Opinión

La cultura del pacto

En política la palabra «enemigo» no existe. Los que tienen diferencias ideológicas legítimas son adversarios. Esta obviedad se olvida con demasiada frecuencia. La tarea común a todos los partidos es alcanzar la estabilidad del sistema mediante acuerdos en los asuntos fundamentales de los que dependen el progreso de nuestro país y el bienestar de sus habitantes. Esta es la base de la democracia constitucional, y es lo que está intentando el presidente del Partido Popular, tras el beneplácito del Rey.

Las recientes declaraciones burlescas de la portavoz del PSOE -«Feijóo ha pasado de querer derogar el sanchismo a rogarle gobernar»- constatan que esta marioneta de Sánchez no entiende nada, no sabe nada y ejerce sus competencias con la jovial alegría de una necia y pobre articulación mecánica engarzada en ese terror instintivo indefinible que se desprende de todo lo que rodea al fatuo narciso. «Rogarle gobernar» es procurar esa conveniencia de que existan pactos parlamentarios amplios y duraderos que permitan al Gobierno realizar su tarea, al menos respecto a los asuntos de mayor trascendencia. La amarga tristeza que emana el rostro de Pilar Alegría es la del camellero en el desierto. La calificación de investidura «fake» de Sánchez corrobora la incapacidad de este hombre para mirar más allá de su espejo desvirtuado.

La representación política no está a su servicio, sino al servicio del sistema. De esta manera, el pacto es la regla general para los grandes asuntos de Estado, sin perjuicio de la legítima oposición. Un Gobierno minoritario no tiene que ser inestable e ineficaz, simplemente tiene que pactar en las Cámaras. Una oposición mayoritaria tampoco debe significar una constante obstrucción de las funciones del Gobierno. Todos tienen que priorizar la firme consciencia de la lealtad constitucional, que les obliga a comportarse de acuerdo a esa finalidad de facilitar -y no debilitar, ni obstruir- el funcionamiento del Estado.

La situación actual es la de evitar el fracaso de la investidura del candidato propuesto por el Rey, evitar el absurdo de haber propuesto un candidato abocado al fracaso. Si la constatación de la imposibilidad de una investidura tuviera como causa determinante la convocatoria de nuevas elecciones, no sería del todo tan dramático; pero ya saben cuál sería la otra alternativa. Falta en los dirigentes políticos en general la esencia de la cultura de régimen parlamentario, el cumplimiento de las reglas no escritas que suponen en sustento de la monarquía parlamentaria. Ni siquiera la reforma del art. 99 de la Constitución Española supondría una solución a este problema. Quizás deberíamos añadir el sometimiento a una segunda votación entre los dos líderes con mayores apoyos parlamentarios, que es lo que la lógica más esencial dicta.

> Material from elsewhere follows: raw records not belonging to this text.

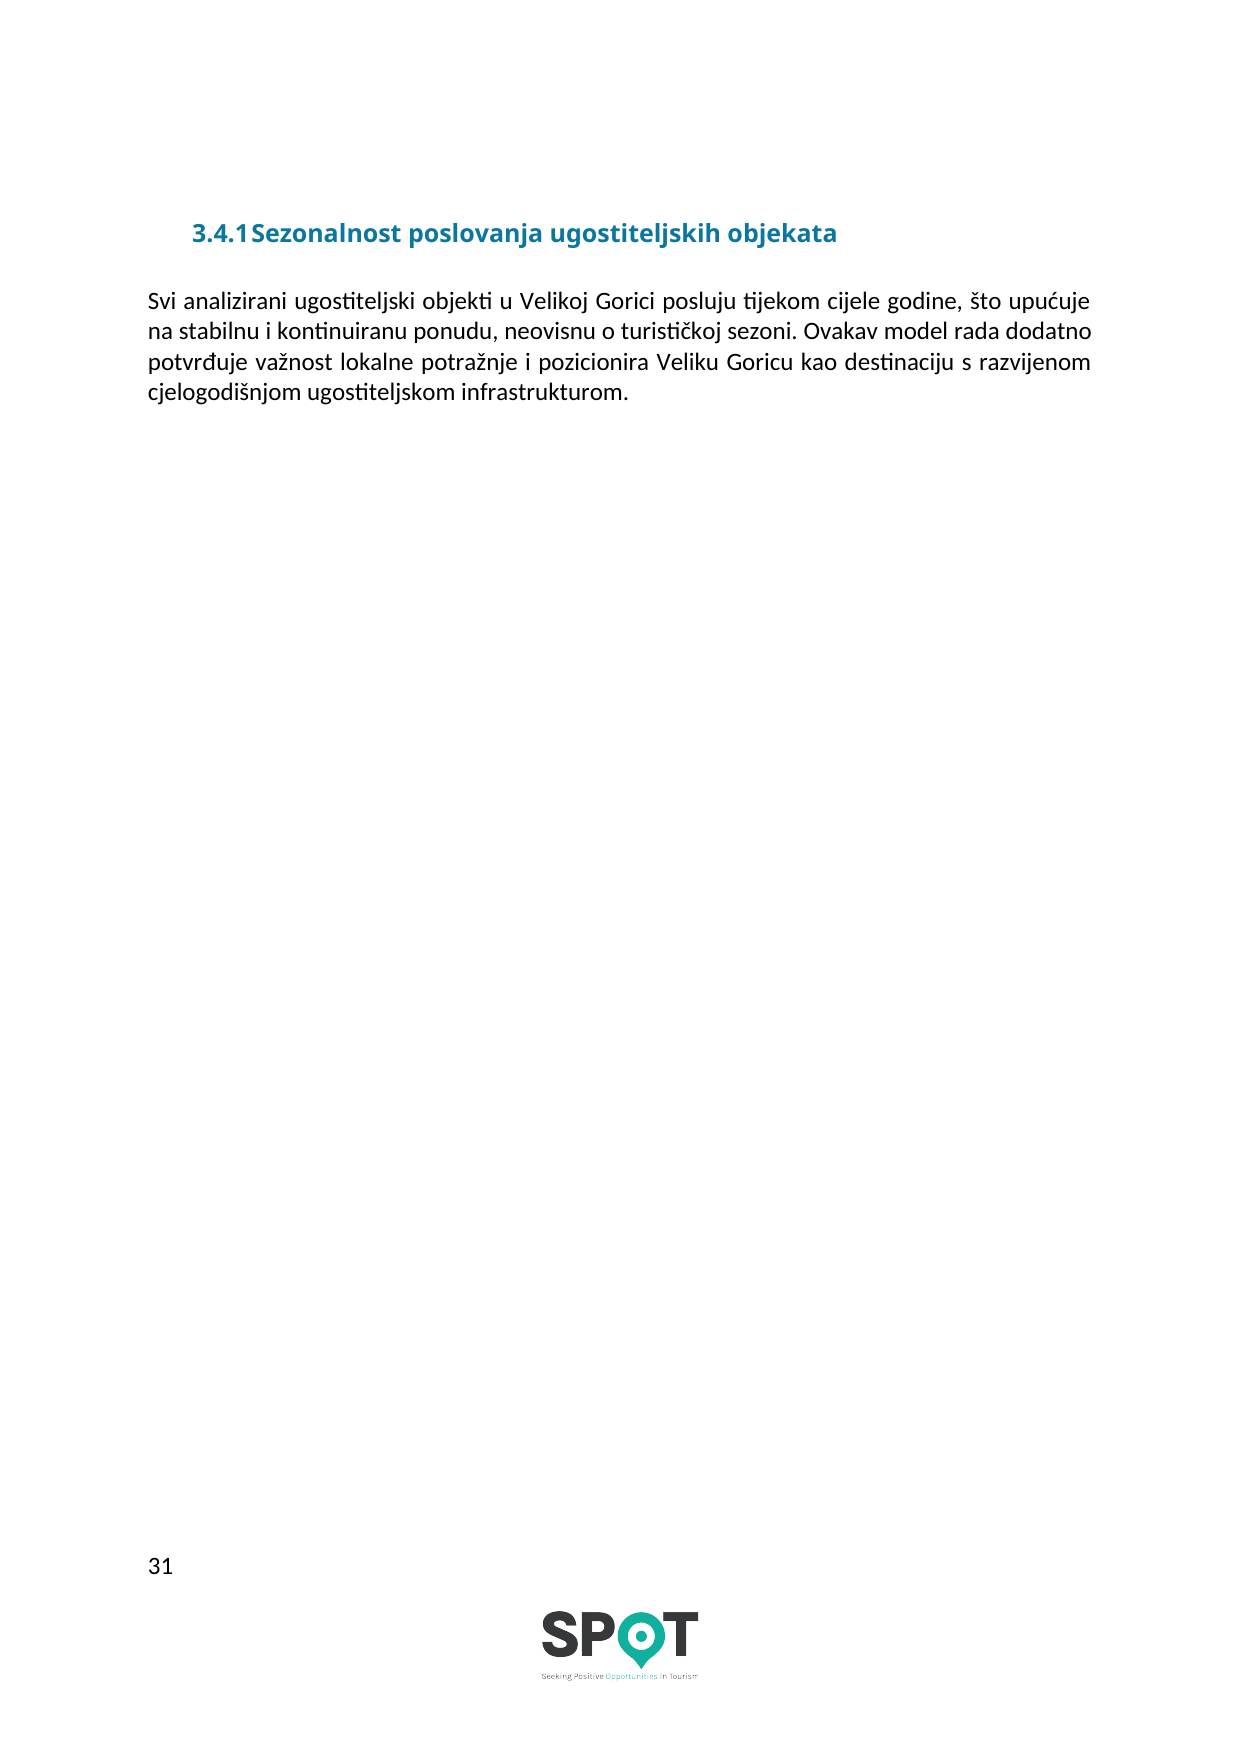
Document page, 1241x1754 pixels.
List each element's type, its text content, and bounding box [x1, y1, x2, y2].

picture [542, 1611, 699, 1681]
subtitle Sezonalnost poslovanja ugostiteljskih objekata [192, 216, 1093, 250]
text Svi analizirani ugostiteljski objekti u Velikoj Gorici posluju tijekom cijele godine, što upućuje na stabilnu i kontinuiranu ponudu, neovisnu o turističkoj sezoni. Ovakav model rada dodatno potvrđuje važnost lokalne potražnje i pozicionira Veliku Goricu kao destinaciju s razvijenom cjelogodišnjom ugostiteljskom infrastrukturom. [148, 285, 1093, 407]
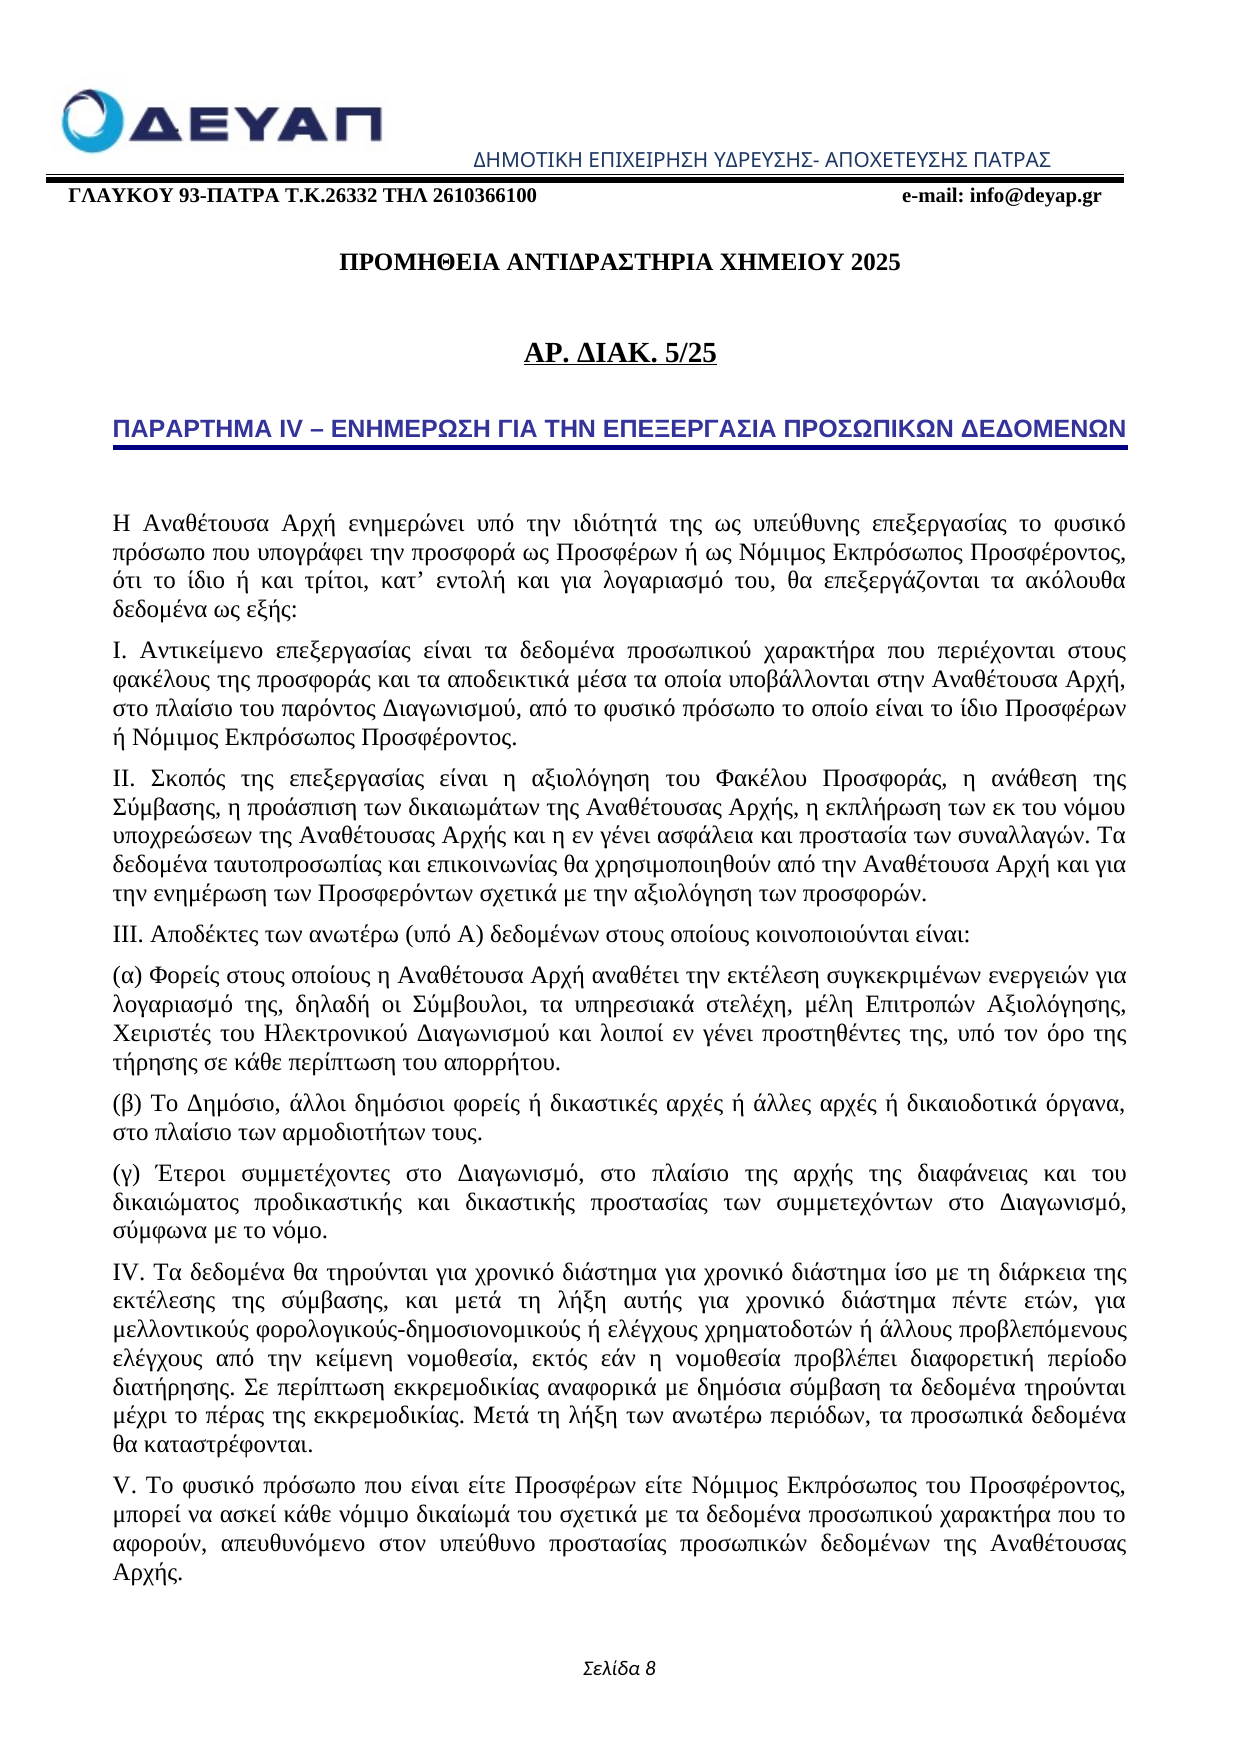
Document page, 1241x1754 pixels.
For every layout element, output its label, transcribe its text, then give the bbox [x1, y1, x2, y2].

text IV. Τα δεδομένα θα τηρούνται για χρονικό διάστημα για χρονικό διάστημα ίσο με τη διάρκεια της εκτέλεσης της σύμβασης, και μετά τη λήξη αυτής για χρονικό διάστημα πέντε ετών, για μελλοντικούς φορολογικούς-δημοσιονομικούς ή ελέγχους χρηματοδοτών ή άλλους προβλεπόμενους ελέγχους από την κείμενη νομοθεσία, εκτός εάν η νομοθεσία προβλέπει διαφορετική περίοδο διατήρησης. Σε περίπτωση εκκρεμοδικίας αναφορικά με δημόσια σύμβαση τα δεδομένα τηρούνται μέχρι το πέρας της εκκρεμοδικίας. Μετά τη λήξη των ανωτέρω περιόδων, τα προσωπικά δεδομένα θα καταστρέφονται. [112, 1257, 1128, 1458]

Junts sigue las directrices independentistas del prófugo Puigdemont. Yolanda Díaz se niega a sentarse con el candidato más votado, mientras viaja a Bruselas para negociar secretamente con este fugitivo. El PNV exige reconocer la nación vasca si quieren su apoyo. La naturaleza de estas actitudes está claramente enfrentada a todo lo expuesto. La cultura del pacto es la regla política inseparable del régimen parlamentario. Este olvido ya nos ha ocasionado daños difíciles de reparar en estos últimos tiempos. La inmadurez política es una epidemia que estamos pagando muy caro, se están mermando nuestros valores, nuestro patrimonio inmaterial y, más importante para muchos, nuestra economía.

Feijóo está obligado a intentar esos pactos, según la oportunidad que le ha otorgado el derecho regio. La interpretación tan infantil como antidemocrática de los adversarios, que no enemigos, los define. ¿Conformamos un régimen parlamentario sano y eficaz? La única realidad palpable es que la infinita verborrea y la generalizada crispación política azuzan una amarga discordia y una cruda, lamentable e infructuosa lucha agonizante y desesperada por el poder.